Er was een sarcasme in zijn toon, dat aan Gerrit, dof, ontging.

Paul besloot, zich rekkend, op te staan. En een ogenblik bleef hij voor Gerrit, in zijn roze nachthemd en zijn Indische batik-broek.

— Maar zou hij wel gek zijn... Ernst? vroeg hij.

— Misschien is het niet zo erg... meende Gerrit.

— Iedereen is een beetje gek.. . zei Paul.

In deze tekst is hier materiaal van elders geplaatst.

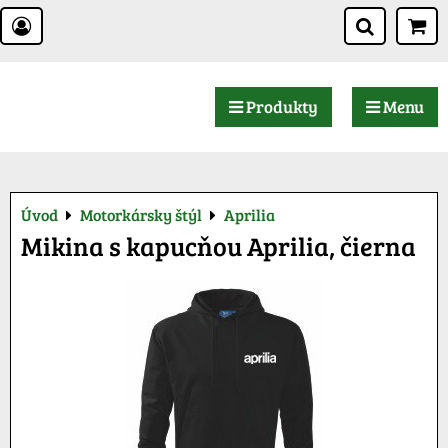
Produkty
Menu
Úvod
Motorkársky štýl
Aprilia
Mikina s kapucňou Aprilia, čierna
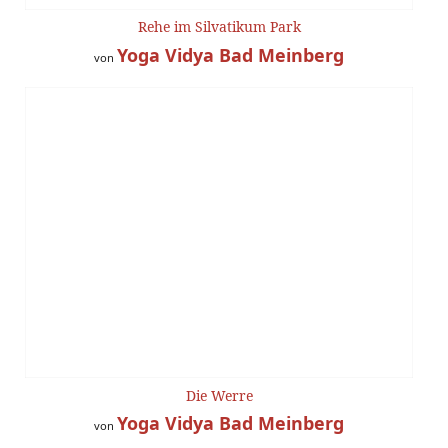
Rehe im Silvatikum Park
Yoga Vidya Bad Meinberg
von
Die Werre
Yoga Vidya Bad Meinberg
von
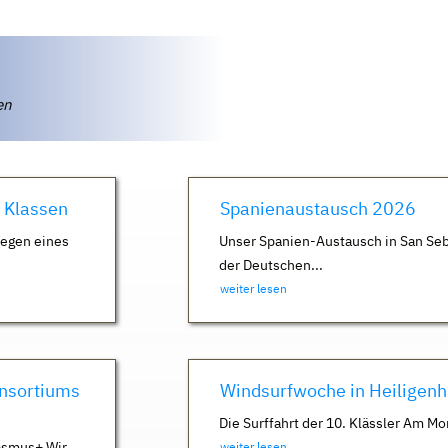
ten
. Klassen
Spanienaustausch 2026
Wegen eines
Unser Spanien-Austausch in San Seb
der Deutschen...
weiter lesen
nsortiums
Windsurfwoche in Heiligen
Die Surffahrt der 10. Klässler Am Mo
asmus+ Wir
weiter lesen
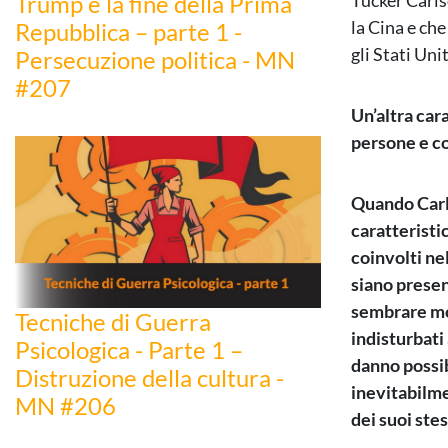
Trump e la fine della Prima
Tucker Carls
la Cina e ch
Repubblica – parte 1 -
gli Stati Uni
Persecuzione politica - MN
#207
Un’altra car
persone e co
Quando Carls
caratteristi
coinvolti ne
siano presen
sembrare mol
Tecniche di Guerra
indisturbati
Psicologica - Parte 1 –
danno possib
Distruzione della cultura -
inevitabilme
MN #206
dei suoi stes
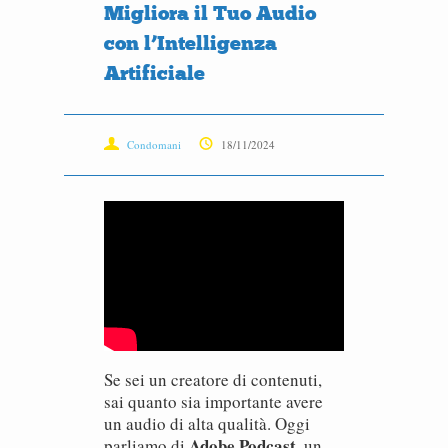
Migliora il Tuo Audio
con l’Intelligenza
Artificiale
Condomani
18/11/2024
Se sei un creatore di contenuti,
sai quanto sia importante avere
un audio di alta qualità. Oggi
Adobe Podcast
parliamo di
, un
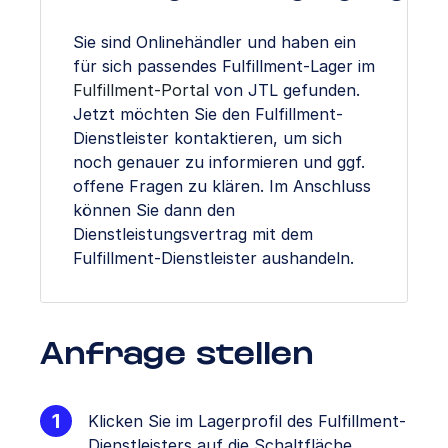
Sie sind Onlinehändler und haben ein
für sich passendes Fulfillment-Lager im
Fulfillment-Portal
von JTL gefunden.
Jetzt möchten Sie den Fulfillment-
Dienstleister kontaktieren, um sich
noch genauer zu informieren und ggf.
offene Fragen zu klären. Im Anschluss
können Sie dann den
Dienstleistungsvertrag mit dem
Fulfillment-Dienstleister aushandeln.
Anfrage stellen
Klicken Sie im Lagerprofil des Fulfillment-
Dienstleisters auf die Schaltfläche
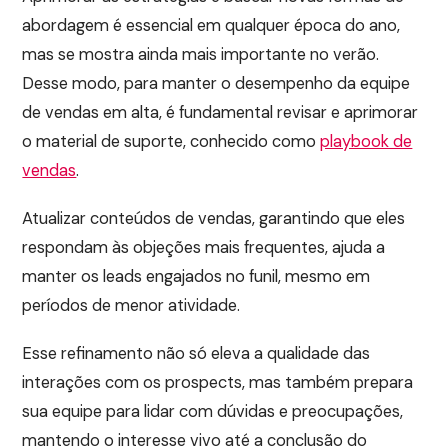
abordagem é essencial em qualquer época do ano,
mas se mostra ainda mais importante no verão.
Desse modo, para manter o desempenho da equipe
de vendas em alta, é fundamental revisar e aprimorar
o material de suporte, conhecido como
playbook de
vendas
.
Atualizar conteúdos de vendas, garantindo que eles
respondam às objeções mais frequentes, ajuda a
manter os leads engajados no funil, mesmo em
períodos de menor atividade.
Esse refinamento não só eleva a qualidade das
interações com os prospects, mas também prepara
sua equipe para lidar com dúvidas e preocupações,
mantendo o interesse vivo até a conclusão do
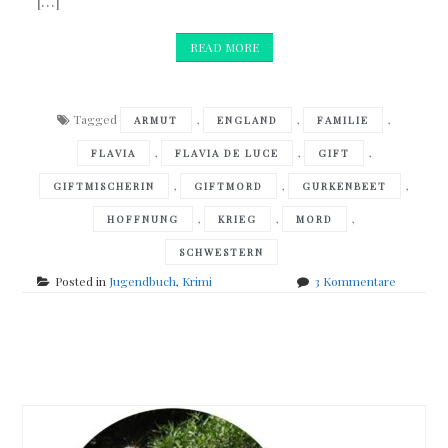
[…]
READ MORE
Tagged
,
,
,
ARMUT
ENGLAND
FAMILIE
,
,
,
FLAVIA
FLAVIA DE LUCE
GIFT
,
,
,
GIFTMISCHERIN
GIFTMORD
GURKENBEET
,
,
,
HOFFNUNG
KRIEG
MORD
SCHWESTERN
zu
Posted in
Jugendbuch
,
Krimi
3 Kommentare
Alan
Bradley
–
Posts
Flavia
de
navigation
Luce
–
Mord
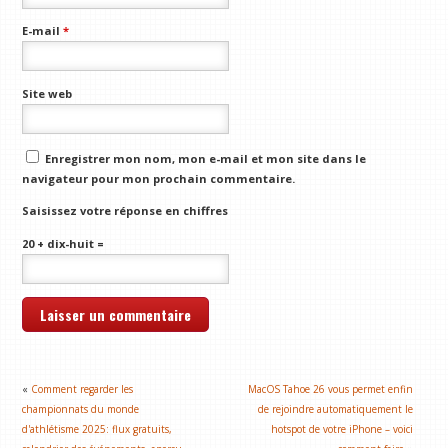
E-mail
*
Site web
Enregistrer mon nom, mon e-mail et mon site dans le
navigateur pour mon prochain commentaire.
Saisissez votre réponse en chiffres
20 + dix-huit =
«
Comment regarder les
MacOS Tahoe 26 vous permet enfin
championnats du monde
de rejoindre automatiquement le
d'athlétisme 2025: flux gratuits,
hotspot de votre iPhone – voici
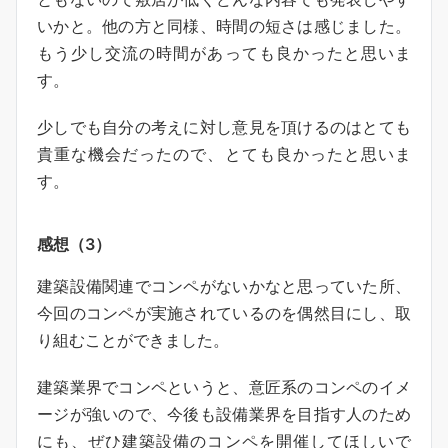
いかと。他の方と同様、時間の短さは感じました。
もう少し交流の時間があっても良かったと思いま
す。
少しでも自分の考えに対し意見を頂けるのはとても
貴重な機会だったので、とても良かったと思いま
す。
感想（3）
建築設備関連でコンペがないかなと思っていた所、
今回のコンペが実施されているのを偶然目にし、取
り組むことができました。
建築業界でコンペというと、意匠系のコンペのイメ
ージが強いので、今後も設備業界を目指す人のため
にも、ぜひ建築設備のコンペを開催してほしいで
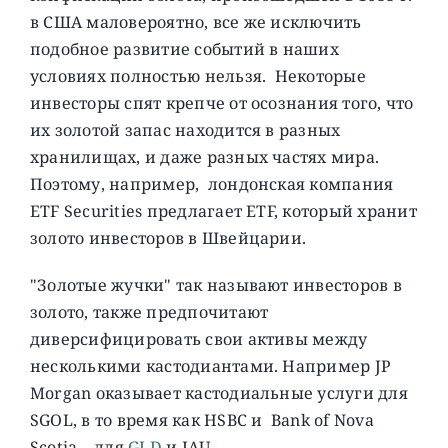
в США маловероятно, все же исключить
подобное развитие событий в наших
условиях полностью нельзя. Некоторые
инвесторы спят крепче от осознания того, что
их золотой запас находится в разных
хранилищах, и даже разных частях мира.
Поэтому, например, лондонская компания
ETF Securities предлагает ETF, который хранит
золото инвесторов в Швейцарии.
"Золотые жучки" так называют инвесторов в
золото, также предпочитают
диверсифицировать свои активы между
несколькими кастодиантами. Например JP
Morgan оказывает кастодиальные услуги для
SGOL, в то время как HSBC и Bank of Nova
Scotia – для
GLD
и IAU.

— Nou... zei Gerrit, beledigd.

— Neen, jij niet, zei Paul, goedmoedig. Jij niet, en ik ook niet... Maar iedereen heeft anders een tikje... Ik ga mijn bad nemen.

— Haast je wat.

— Ja...

Paul verdween in zijn badkamertje, en Gerrit, stikkend, gooide open de ramen, zodat de slaapkamer plotseling vol was van het geruis van de regen. En Gerrit zag rond. Hij kwam hier bijna nooit, bij Paul, en nu trof hem de keurige netheid van Pauls kamer. Hij had een zitkamer, een slaapkamer, en een kabinet, waar hij zijn bad had geïnstalleerd.

— Wat is de kerel netjes, dacht Gerrit, en zag rond.

De slaapkamer, klein, hield niets in dan een koperen bed, een noten spiegelkast, een noten tafel en een paar stoelen. Er slingerde geen enkel voorwerp. De kussens van het bed vertoonden maar even de indruk van Pauls hoofd; de dekens, toen hij opstond, had hij met een brede slip weggeslagen, voorzichtig, als om ze niet te kreuken.

In het kabinet hoorde Gerrit Paul ruisen met water. Het was of hij de spons uitkneep met een keurige bedachtzaamheid, om geen druppel te storten buiten zijn bad. Het baden duurde heel lang. Daarna bleef alles stil.

— Haast je je wat? riep Gerrit nerveus.

— Ja... riep Paul terug, met een kalme klank van stem.

— Wat voer je uit... Ik hoor je niet meer.

— Ik verzorg mijn voeten...

— Kerel, kan je niet voortmaken? Of wil ik maar vooruit gaan...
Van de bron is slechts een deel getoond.